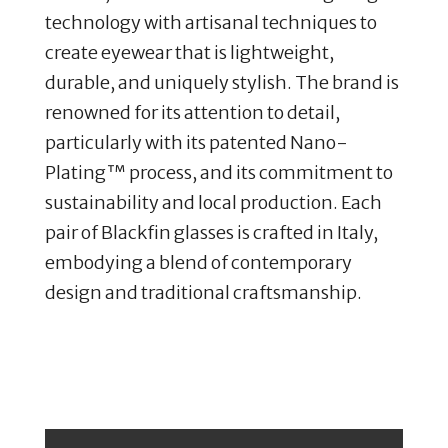
technology with artisanal techniques to
create eyewear that is lightweight,
durable, and uniquely stylish. The brand is
renowned for its attention to detail,
particularly with its patented Nano-
Plating™ process, and its commitment to
sustainability and local production. Each
pair of Blackfin glasses is crafted in Italy,
embodying a blend of contemporary
design and traditional craftsmanship.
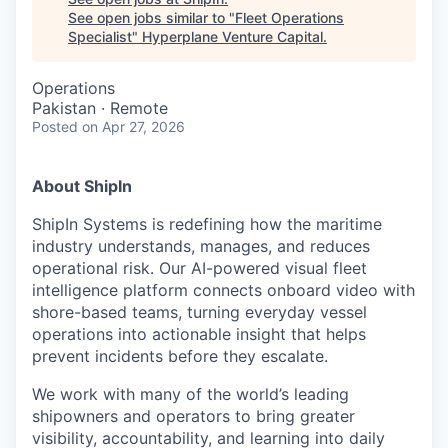
See open jobs similar to "
Fleet Operations
Specialist
"
Hyperplane Venture Capital
.
Operations
Pakistan · Remote
Posted
on Apr 27, 2026
About ShipIn
ShipIn Systems is redefining how the maritime
industry understands, manages, and reduces
operational risk. Our AI-powered visual fleet
intelligence platform connects onboard video with
shore-based teams, turning everyday vessel
operations into actionable insight that helps
prevent incidents before they escalate.
We work with many of the world’s leading
shipowners and operators to bring greater
visibility, accountability, and learning into daily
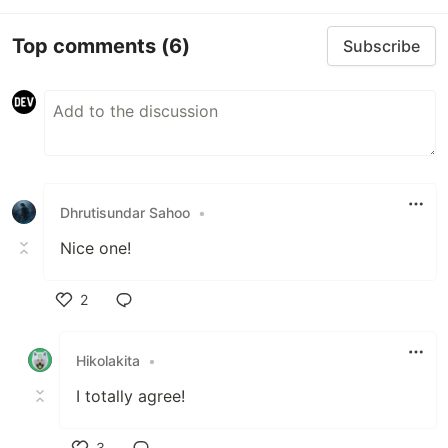
Top comments
(6)
Subscribe
Dhrutisundar Sahoo
•
Nice one!
2
Like
Hikolakita
•
I totally agree!
3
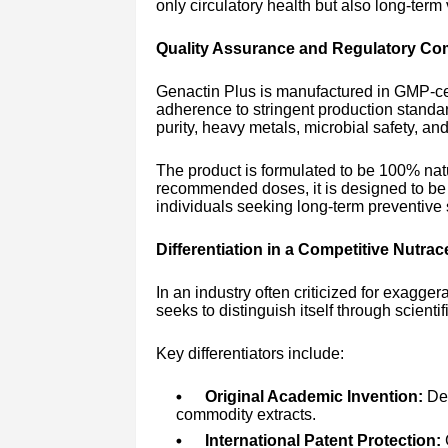
only circulatory health but also long-term vi
Quality Assurance and Regulatory Co
Genactin Plus is manufactured in GMP-cert
adherence to stringent production standa
purity, heavy metals, microbial safety, an
The product is formulated to be 100% na
recommended doses, it is designed to be s
individuals seeking long-term preventive
Differentiation in a Competitive Nutrac
In an industry often criticized for exagge
seeks to distinguish itself through scienti
Key differentiators include:
Original Academic Invention:
Dev
commodity extracts.
International Patent Protection:
G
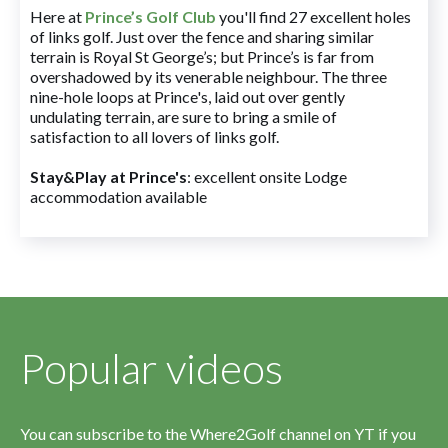
Here at
Prince’s Golf Club
you'll find 27 excellent holes
of links golf. Just over the fence and sharing similar
terrain is Royal St George’s; but Prince’s is far from
overshadowed by its venerable neighbour. The three
nine-hole loops at Prince's, laid out over gently
undulating terrain, are sure to bring a smile of
satisfaction to all lovers of links golf.
Stay&Play at Prince's
: excellent onsite Lodge
accommodation available
Popular videos
You can subscribe to the Where2Golf channel on YT if you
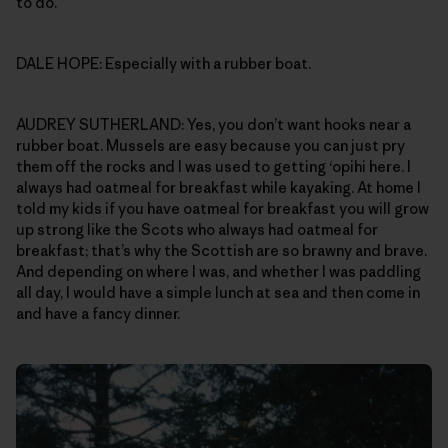
to do.
DALE HOPE: Especially with a rubber boat.
AUDREY SUTHERLAND: Yes, you don’t want hooks near a
rubber boat. Mussels are easy because you can just pry
them off the rocks and I was used to getting ‘opihi here. I
always had oatmeal for breakfast while kayaking. At home I
told my kids if you have oatmeal for breakfast you will grow
up strong like the Scots who always had oatmeal for
breakfast; that’s why the Scottish are so brawny and brave.
And depending on where I was, and whether I was paddling
all day, I would have a simple lunch at sea and then come in
and have a fancy dinner.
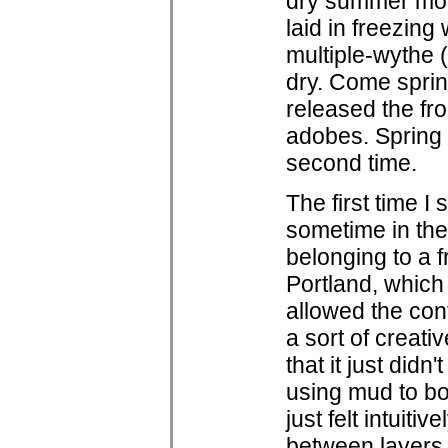
dry summer mont
laid in freezing
multiple-wythe 
dry. Come sprin
released the fr
adobes. Spring 
second time.
The first time 
sometime in the l
belonging to a f
Portland, which
allowed the con
a sort of creati
that it just didn'
using mud to bon
just felt intuit
between layers 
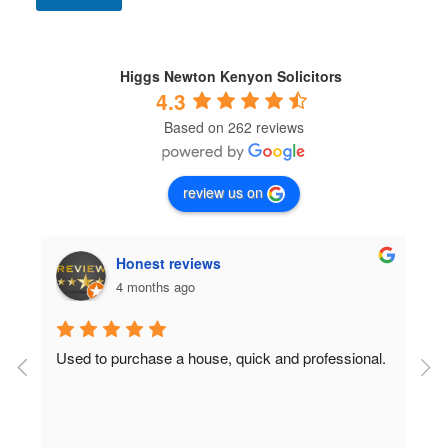
n
d
i
t
Higgs Newton Kenyon Solicitors
i
4.3
o
Based on 262 reviews
n
s
*
review us on
Honest reviews
4 months ago
Used to purchase a house, quick and professional.
D
c
 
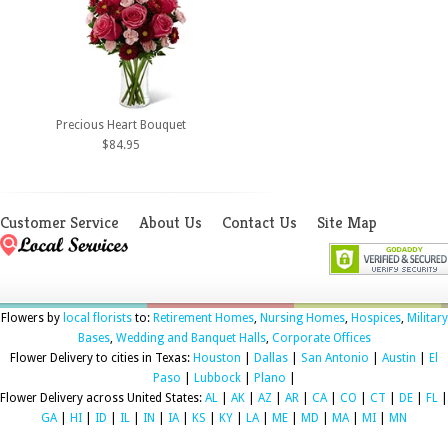
Precious Heart Bouquet
$84.95
Customer Service
About Us
Contact Us
Site Map
Flowers by
local florists
to:
Retirement Homes
,
Nursing Homes
,
Hospices
,
Military
Bases
,
Wedding and Banquet Halls
,
Corporate Offices
Flower Delivery to cities in Texas:
Houston
|
Dallas
|
San Antonio
|
Austin
|
El
Paso
|
Lubbock
|
Plano
|
Flower Delivery across United States:
AL
|
AK
|
AZ
|
AR
|
CA
|
CO
|
CT
|
DE
|
FL
|
GA
|
HI
|
ID
|
IL
|
IN
|
IA
|
KS
|
KY
|
LA
|
ME
|
MD
|
MA
|
MI
|
MN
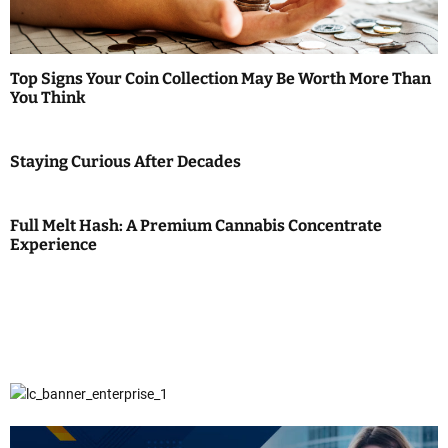
Top Signs Your Coin Collection May Be Worth More Than
You Think
Staying Curious After Decades
Full Melt Hash: A Premium Cannabis Concentrate
Experience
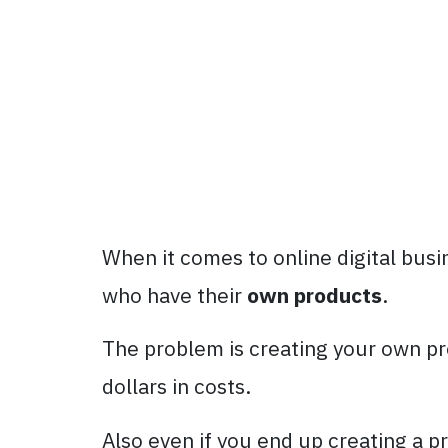
When it comes to online digital bus
who have their
own products
.
The problem is creating your own pr
dollars in costs.
Also even if you end up creating a p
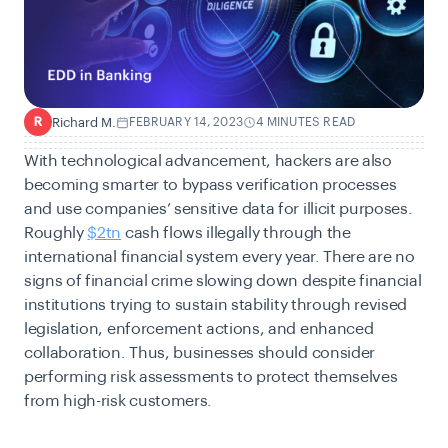
Richard M.
FEBRUARY 14, 2023
4 MINUTES READ
R
With technological advancement, hackers are also
becoming smarter to bypass verification processes
and use companies’ sensitive data for illicit purposes.
Roughly
$2tn
cash flows illegally through the
international financial system every year. There are no
signs of financial crime slowing down
d
espite financial
institutions trying to sustain stability through revised
legislation, enforcement actions,
and
enhanced
collaboration. Thus, businesses should consider
performing risk assessments to protect themselves
from high-risk customers.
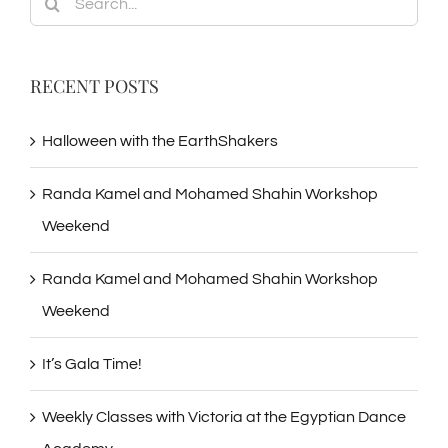
for:
RECENT POSTS
Halloween with the EarthShakers
Randa Kamel and Mohamed Shahin Workshop
Weekend
Randa Kamel and Mohamed Shahin Workshop
Weekend
It’s Gala Time!
Weekly Classes with Victoria at the Egyptian Dance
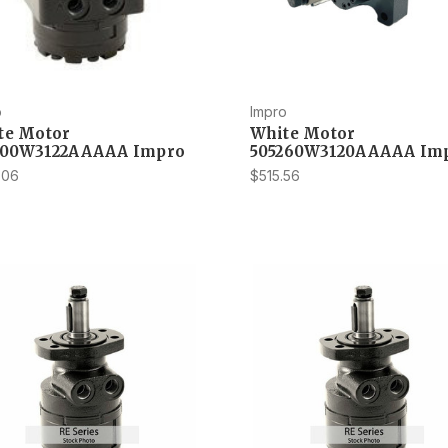
o
Impro
te Motor
White Motor
200W3122AAAAA Impro
505260W3120AAAAA Im
.06
$515.56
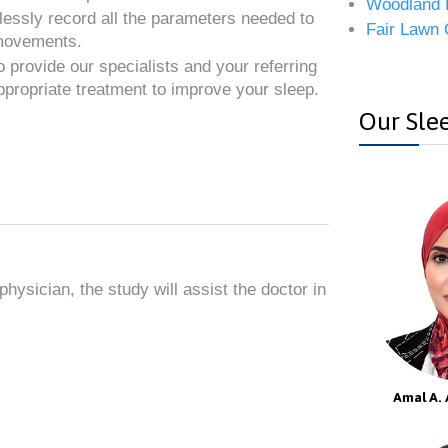
Woodland 
essly record all the parameters needed to
Fair Lawn 
 movements.
o provide our specialists and your referring
ppropriate treatment to improve your sleep.
Our Slee
hysician, the study will assist the doctor in
Amal A. 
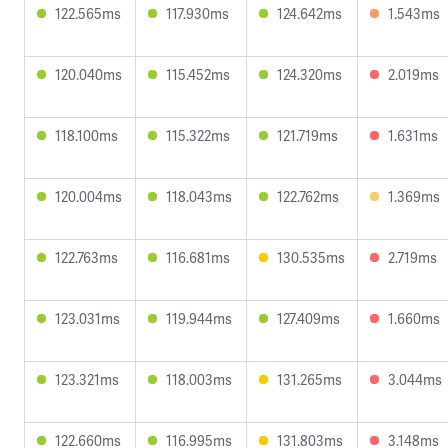
122.565ms
117.930ms
124.642ms
1.543ms
120.040ms
115.452ms
124.320ms
2.019ms
118.100ms
115.322ms
121.719ms
1.631ms
120.004ms
118.043ms
122.762ms
1.369ms
122.763ms
116.681ms
130.535ms
2.719ms
123.031ms
119.944ms
127.409ms
1.660ms
123.321ms
118.003ms
131.265ms
3.044ms
122.660ms
116.995ms
131.803ms
3.148ms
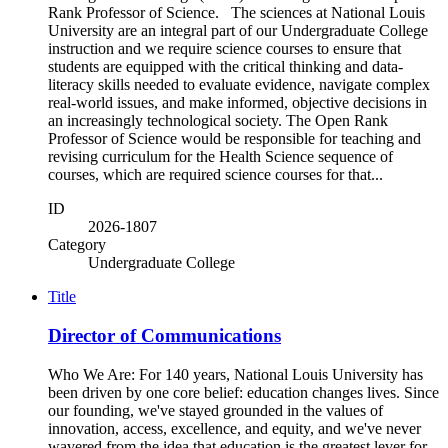
Rank Professor of Science. The sciences at National Louis
University are an integral part of our Undergraduate College
instruction and we require science courses to ensure that
students are equipped with the critical thinking and data-
literacy skills needed to evaluate evidence, navigate complex
real-world issues, and make informed, objective decisions in
an increasingly technological society. The Open Rank
Professor of Science would be responsible for teaching and
revising curriculum for the Health Science sequence of
courses, which are required science courses for that...
ID
2026-1807
Category
Undergraduate College
Title
Director of Communications
Who We Are: For 140 years, National Louis University has
been driven by one core belief: education changes lives. Since
our founding, we've stayed grounded in the values of
innovation, access, excellence, and equity, and we've never
wavered from the idea that education is the greatest lever for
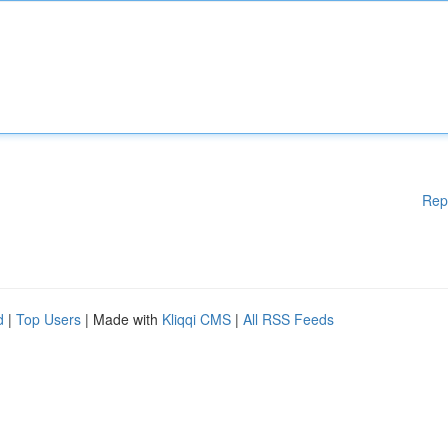
Rep
d
|
Top Users
| Made with
Kliqqi CMS
|
All RSS Feeds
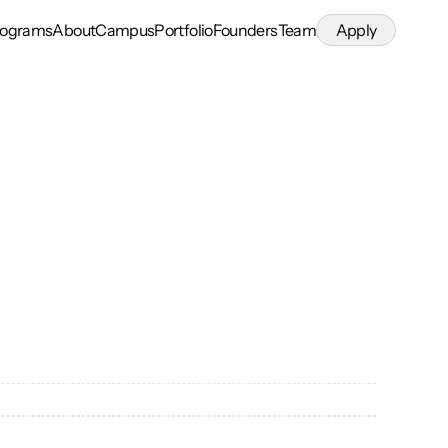
rograms
About
Campus
Portfolio
Founders
Team
Apply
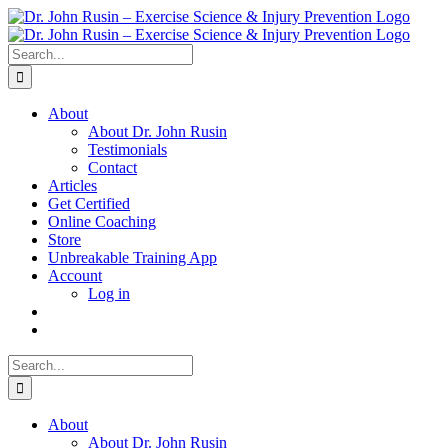
Skip
to
content
Search
for:
About
About Dr. John Rusin
Testimonials
Contact
Articles
Get Certified
Online Coaching
Store
Unbreakable Training App
Account
Log in
Search
for:
About
About Dr. John Rusin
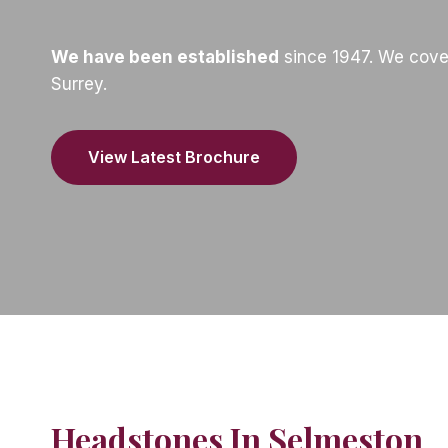
We have been established
since 1947. We cove
Surrey.
View Latest Brochure
Headstones In Selmeston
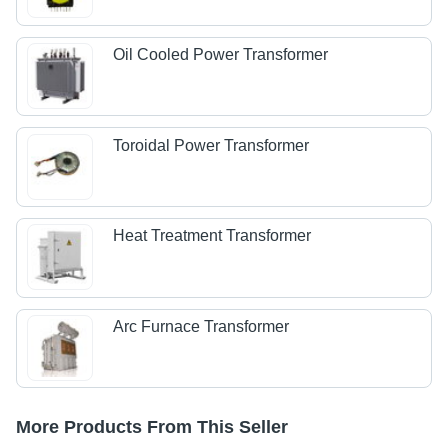
Oil Cooled Power Transformer
Toroidal Power Transformer
Heat Treatment Transformer
Arc Furnace Transformer
More Products From This Seller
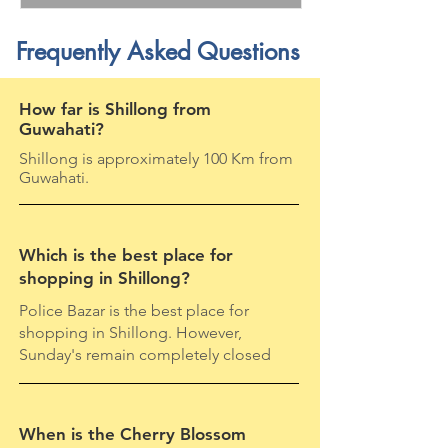
Frequently Asked Questions
How far is Shillong from
Guwahati?
Shillong is approximately 100 Km from
Guwahati.
Which is the best place for
shopping in Shillong?
Police Bazar is the best place for
shopping in Shillong. However,
Sunday's remain completely closed
When is the Cherry Blossom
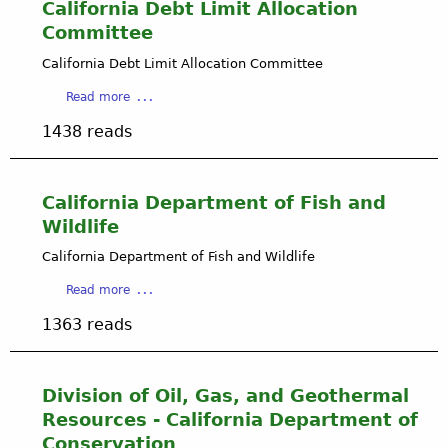
A
California Debt Limit Allocation
r
i
e
Committee
r
s
Q
California Debt Limit Allocation Committee
P
u
h
a
Read more
a
d
b
l
a
1438 reads
o
i
n
u
t
d
t
y
G
C
California Department of Fish and
M
a
a
a
Wildlife
s
l
n
M
i
California Department of Fish and Wildlife
a
i
f
g
g
a
Read more
o
e
r
b
r
m
1363 reads
a
o
n
e
t
u
i
n
i
t
a
t
o
C
Division of Oil, Gas, and Geothermal
D
D
n
a
e
Resources - California Department of
i
E
l
b
Conservation
s
x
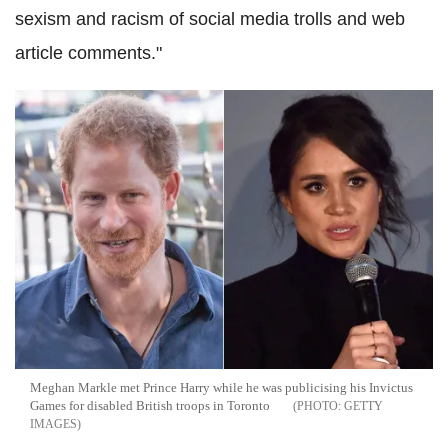
sexism and racism of social media trolls and web
article comments."
Meghan Markle met Prince Harry while he was publicising his Invictus
Games for disabled British troops in Toronto
GETTY
IMAGES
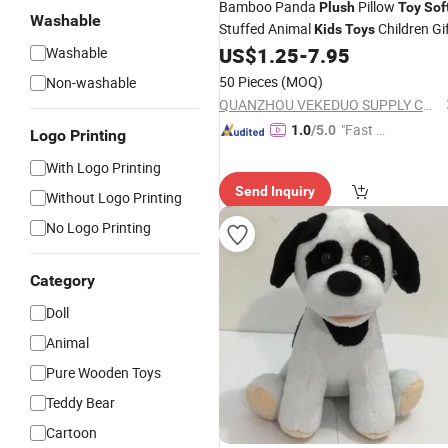
Bamboo Panda
Pillow
Plush
Toy
Sof
Washable
Stuffed Animal
Children Gi
Kids
Toys
US$
1.25
-
7.95
Washable
50 Pieces
(MOQ)
Non-washable
QUANZHOU VEKEDUO SUPPLY CHAIN MANAGEMENT CO.,LTD
"Fast Di
1.0
/5.0
Logo Printing
spatch"
With Logo Printing
Send Inquiry
Without Logo Printing
No Logo Printing
Category
Doll
Animal
Pure Wooden Toys
Teddy Bear
Cartoon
-*-
◆ **Exercise aim**
Present each line from the listing that holds the string "will".

◆ **Task output**
told my kids if you have oatmeal for breakfast you will grow
hysician, the study will assist the doctor in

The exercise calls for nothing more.